• [Quoted passage]

Content starts

Between Preservation and Erasure

Intangible Heritage and the Museum

In the last decades perceptions of museums
and their roles in society have changed. What has typically been projected as a
static palace of collections embedded in the consolidation of European nation
states and the colonial project is increasingly negotiated as a forum or a
theatre; a dynamic public space of intellectual encounters and debate.
Coupled with the above and much in the context of postcolonial and postmodern thinking is the idea that museums are not just repositories of material culture, but also social and political arenas addressing issues of identity politics, inclusion and participation.

This research project investigates the
relationship between museums and what has been labelled as intangible heritage.
It examines the rise of intangible heritage within the global sphere of UN
cultural policy and explores its implications in terms of international
politics, but also with regards to museological practice and critical theory.
The shift from tangible to intangible reveals a more humanistic
conceptualisation of cultural heritage and places notions of performance,
embodied cultural transmission and immateriality at the heart of heritage and
museological thought. On the other hand, however, the construction of
intangible heritage within the institutional discourse of international
politics is filled with gaps and controversies bound up with issues of invented
traditions and cultural stagnation.

Taking forward these debates in a more
grounded ethnographic approach, the research further examines intangible
heritage in the local complexities of museum and heritage-work in Oceania, the
Americas and Europe.
The aim is twofold: firstly, to explore the negotiations and implications of intangible heritage on the ground, in contemporary North and South museum practice; secondly, to problematise intangible heritage within the dialogue on cultural preservation informing debates in critical heritage and museum studies.
Related outputs
- Alivizatou, M. (forthcoming 2011) Intangible Heritage and Erasure: Rethinking Cultural Preservation and Contemporary Museum Practice, International Journal of Cultural Property.

Content ends

• [Problem statement] Reproduce word for word the portion of the text on intangible heritage and the museum that begins with "Coupled with the" and ends with "as intangible heritage.". The material after this point comes from a separate source, unrelated to the text on intangible heritage and the museum.

• [Data shown]
Content starts

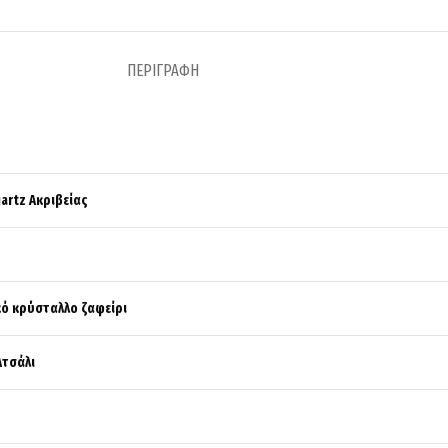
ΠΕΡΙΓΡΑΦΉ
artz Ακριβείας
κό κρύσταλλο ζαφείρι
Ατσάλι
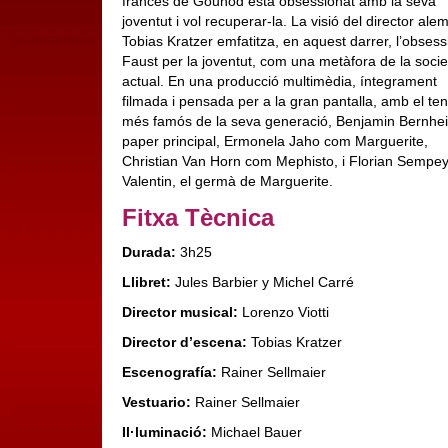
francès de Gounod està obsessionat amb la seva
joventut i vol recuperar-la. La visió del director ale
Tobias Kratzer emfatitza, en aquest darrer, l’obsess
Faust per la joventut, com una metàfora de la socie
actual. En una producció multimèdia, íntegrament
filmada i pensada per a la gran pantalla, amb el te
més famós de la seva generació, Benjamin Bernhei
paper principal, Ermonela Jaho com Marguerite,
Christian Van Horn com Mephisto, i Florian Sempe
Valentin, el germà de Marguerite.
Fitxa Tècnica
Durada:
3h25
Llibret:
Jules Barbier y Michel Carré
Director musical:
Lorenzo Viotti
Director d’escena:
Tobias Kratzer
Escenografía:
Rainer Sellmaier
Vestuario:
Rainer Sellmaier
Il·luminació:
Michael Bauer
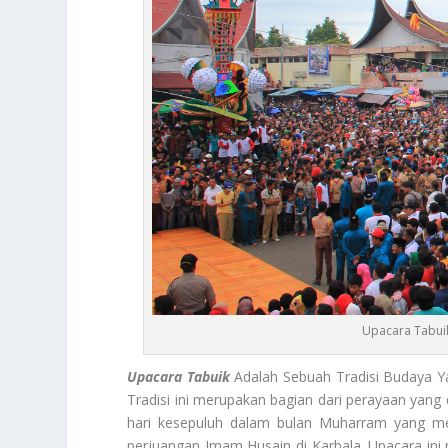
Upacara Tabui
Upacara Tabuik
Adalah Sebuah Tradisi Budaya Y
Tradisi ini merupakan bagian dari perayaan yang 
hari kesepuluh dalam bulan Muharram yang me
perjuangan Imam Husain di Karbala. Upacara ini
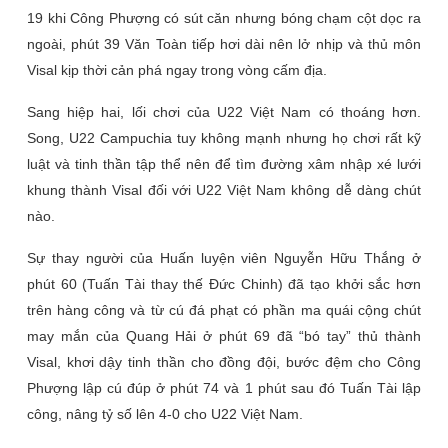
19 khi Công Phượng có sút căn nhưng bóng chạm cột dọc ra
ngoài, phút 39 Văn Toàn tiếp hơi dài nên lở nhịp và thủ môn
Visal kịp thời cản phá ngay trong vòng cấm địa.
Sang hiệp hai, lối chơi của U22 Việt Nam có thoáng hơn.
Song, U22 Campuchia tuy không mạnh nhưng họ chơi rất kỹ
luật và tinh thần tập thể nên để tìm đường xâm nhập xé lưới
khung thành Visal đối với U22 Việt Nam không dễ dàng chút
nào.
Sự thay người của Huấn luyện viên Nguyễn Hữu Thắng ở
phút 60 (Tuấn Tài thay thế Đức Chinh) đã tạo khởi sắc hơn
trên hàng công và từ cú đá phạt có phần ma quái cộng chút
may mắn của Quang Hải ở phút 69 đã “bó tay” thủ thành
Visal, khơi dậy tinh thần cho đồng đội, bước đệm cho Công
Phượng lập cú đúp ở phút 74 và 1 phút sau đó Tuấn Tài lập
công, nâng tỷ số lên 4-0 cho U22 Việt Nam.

Content ends
Content starts

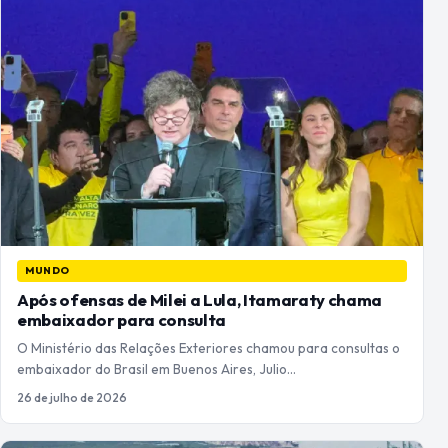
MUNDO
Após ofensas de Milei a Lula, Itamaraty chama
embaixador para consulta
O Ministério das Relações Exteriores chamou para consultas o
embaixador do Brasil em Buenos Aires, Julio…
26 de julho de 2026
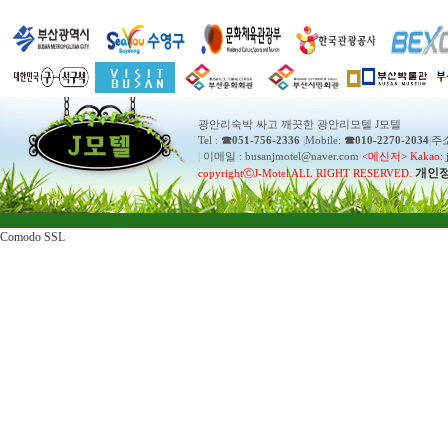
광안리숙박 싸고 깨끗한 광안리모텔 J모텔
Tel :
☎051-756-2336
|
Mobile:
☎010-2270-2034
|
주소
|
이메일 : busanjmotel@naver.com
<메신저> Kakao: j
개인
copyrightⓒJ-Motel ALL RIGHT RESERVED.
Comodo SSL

Content ends

• [Expected answer]
Coupled with the above and much in the context of postcolonial and postmodern thinking is the idea that museums are not just repositories of material culture, but also social and political arenas addressing issues of identity politics, inclusion and participation.

This research project investigates the
relationship between museums and what has been labelled as intangible heritage.